▸ Exercise prompt
What lines of the material below hold the string "cereal"? Copy them out.

▸ The input
● ● ●

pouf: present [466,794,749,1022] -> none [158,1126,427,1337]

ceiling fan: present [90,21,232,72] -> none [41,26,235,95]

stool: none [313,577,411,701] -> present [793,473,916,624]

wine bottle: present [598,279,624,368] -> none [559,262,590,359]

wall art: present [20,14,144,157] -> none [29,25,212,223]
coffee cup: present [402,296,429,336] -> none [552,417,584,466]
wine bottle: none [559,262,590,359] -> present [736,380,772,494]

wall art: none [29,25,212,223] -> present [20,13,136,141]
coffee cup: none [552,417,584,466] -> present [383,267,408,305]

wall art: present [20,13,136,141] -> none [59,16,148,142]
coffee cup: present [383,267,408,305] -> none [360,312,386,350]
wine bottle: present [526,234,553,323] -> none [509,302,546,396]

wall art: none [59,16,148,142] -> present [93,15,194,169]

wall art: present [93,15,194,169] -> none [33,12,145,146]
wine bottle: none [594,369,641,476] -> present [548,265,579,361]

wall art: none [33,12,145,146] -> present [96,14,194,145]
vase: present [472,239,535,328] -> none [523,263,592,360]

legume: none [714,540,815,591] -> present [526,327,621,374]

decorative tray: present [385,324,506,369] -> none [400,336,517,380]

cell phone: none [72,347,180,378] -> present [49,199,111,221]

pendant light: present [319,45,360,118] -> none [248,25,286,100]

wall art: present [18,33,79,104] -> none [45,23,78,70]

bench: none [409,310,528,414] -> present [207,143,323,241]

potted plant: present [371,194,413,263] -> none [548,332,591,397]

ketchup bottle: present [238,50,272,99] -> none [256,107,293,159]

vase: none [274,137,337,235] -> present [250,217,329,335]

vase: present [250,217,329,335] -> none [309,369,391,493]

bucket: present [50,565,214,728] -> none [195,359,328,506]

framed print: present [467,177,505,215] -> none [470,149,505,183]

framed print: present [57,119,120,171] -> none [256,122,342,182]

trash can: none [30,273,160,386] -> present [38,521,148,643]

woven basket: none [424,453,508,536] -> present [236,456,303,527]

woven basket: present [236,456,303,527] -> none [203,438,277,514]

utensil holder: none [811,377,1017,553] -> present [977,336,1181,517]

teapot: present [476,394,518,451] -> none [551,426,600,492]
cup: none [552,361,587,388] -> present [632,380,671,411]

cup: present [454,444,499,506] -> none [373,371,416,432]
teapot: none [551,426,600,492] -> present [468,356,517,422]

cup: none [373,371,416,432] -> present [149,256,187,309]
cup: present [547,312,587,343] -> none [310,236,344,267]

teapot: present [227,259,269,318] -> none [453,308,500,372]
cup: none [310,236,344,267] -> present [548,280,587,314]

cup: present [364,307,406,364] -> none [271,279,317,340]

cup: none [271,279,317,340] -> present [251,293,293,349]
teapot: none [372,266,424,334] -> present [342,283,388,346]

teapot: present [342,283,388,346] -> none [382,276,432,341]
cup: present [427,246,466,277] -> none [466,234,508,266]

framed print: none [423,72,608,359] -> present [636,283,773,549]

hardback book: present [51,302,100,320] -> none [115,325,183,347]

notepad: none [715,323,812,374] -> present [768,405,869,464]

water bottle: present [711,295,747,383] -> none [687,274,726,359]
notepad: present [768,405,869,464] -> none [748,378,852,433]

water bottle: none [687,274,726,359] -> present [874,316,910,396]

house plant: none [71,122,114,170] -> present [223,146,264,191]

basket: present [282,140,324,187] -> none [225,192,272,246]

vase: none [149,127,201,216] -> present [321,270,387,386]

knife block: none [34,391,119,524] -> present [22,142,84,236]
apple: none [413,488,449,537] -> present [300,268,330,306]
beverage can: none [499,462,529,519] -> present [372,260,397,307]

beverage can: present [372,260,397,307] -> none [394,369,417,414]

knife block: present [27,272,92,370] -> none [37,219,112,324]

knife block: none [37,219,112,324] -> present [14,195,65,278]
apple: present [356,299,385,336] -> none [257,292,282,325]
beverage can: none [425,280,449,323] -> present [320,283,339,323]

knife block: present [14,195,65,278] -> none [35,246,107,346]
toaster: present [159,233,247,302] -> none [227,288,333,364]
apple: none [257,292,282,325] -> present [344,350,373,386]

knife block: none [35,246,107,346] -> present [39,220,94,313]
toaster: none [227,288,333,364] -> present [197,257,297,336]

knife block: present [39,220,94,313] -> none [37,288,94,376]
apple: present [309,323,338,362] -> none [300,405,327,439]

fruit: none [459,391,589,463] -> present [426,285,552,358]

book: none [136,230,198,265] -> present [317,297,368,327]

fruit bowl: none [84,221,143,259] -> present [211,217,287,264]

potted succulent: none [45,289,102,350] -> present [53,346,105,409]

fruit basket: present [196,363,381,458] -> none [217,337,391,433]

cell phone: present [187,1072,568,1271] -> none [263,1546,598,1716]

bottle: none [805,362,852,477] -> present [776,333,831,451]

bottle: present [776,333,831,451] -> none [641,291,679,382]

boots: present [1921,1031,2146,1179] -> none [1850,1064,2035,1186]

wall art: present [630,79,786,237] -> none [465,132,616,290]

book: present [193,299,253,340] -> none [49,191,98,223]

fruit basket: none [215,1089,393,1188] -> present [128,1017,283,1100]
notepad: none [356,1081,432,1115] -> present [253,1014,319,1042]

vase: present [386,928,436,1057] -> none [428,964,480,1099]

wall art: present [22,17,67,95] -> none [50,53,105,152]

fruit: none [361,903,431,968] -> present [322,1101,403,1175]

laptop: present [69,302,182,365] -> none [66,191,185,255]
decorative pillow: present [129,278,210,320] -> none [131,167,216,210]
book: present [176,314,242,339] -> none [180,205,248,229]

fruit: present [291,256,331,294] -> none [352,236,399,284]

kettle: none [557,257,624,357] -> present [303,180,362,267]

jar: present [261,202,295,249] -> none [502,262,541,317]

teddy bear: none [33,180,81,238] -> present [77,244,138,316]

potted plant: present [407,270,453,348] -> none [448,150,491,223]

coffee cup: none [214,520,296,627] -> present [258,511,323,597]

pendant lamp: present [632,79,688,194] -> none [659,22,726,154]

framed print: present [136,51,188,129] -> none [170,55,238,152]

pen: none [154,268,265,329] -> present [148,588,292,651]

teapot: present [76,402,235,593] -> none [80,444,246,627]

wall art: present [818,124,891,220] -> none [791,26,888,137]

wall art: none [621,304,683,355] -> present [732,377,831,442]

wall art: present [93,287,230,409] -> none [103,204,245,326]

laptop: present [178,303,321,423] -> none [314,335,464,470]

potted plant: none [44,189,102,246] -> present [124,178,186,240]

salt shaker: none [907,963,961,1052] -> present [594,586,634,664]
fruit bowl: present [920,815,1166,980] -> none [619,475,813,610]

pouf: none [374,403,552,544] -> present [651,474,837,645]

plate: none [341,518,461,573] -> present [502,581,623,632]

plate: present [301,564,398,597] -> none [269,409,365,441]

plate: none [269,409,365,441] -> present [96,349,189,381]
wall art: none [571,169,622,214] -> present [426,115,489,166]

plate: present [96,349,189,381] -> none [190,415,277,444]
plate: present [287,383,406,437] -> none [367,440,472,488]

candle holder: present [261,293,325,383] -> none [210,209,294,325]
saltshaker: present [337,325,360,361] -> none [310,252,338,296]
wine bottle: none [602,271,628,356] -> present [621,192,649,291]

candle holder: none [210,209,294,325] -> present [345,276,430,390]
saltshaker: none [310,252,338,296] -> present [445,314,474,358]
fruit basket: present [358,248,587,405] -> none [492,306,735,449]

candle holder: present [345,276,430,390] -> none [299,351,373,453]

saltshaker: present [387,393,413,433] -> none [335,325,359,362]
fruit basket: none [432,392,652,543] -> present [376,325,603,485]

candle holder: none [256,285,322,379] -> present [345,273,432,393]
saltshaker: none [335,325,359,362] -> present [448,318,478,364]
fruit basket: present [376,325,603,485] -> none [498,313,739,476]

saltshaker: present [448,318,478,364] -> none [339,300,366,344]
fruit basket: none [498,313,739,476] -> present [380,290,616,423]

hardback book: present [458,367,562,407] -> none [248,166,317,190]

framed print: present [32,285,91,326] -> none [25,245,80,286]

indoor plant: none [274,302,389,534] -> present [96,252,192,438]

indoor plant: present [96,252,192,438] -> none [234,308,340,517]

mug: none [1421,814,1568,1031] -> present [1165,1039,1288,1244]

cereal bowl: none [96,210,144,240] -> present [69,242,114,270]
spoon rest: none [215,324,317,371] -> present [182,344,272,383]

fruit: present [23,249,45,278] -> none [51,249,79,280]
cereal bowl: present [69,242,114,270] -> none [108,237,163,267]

● ● ●

▸ Answer space
cereal bowl: none [96,210,144,240] -> present [69,242,114,270]
cereal bowl: present [69,242,114,270] -> none [108,237,163,267]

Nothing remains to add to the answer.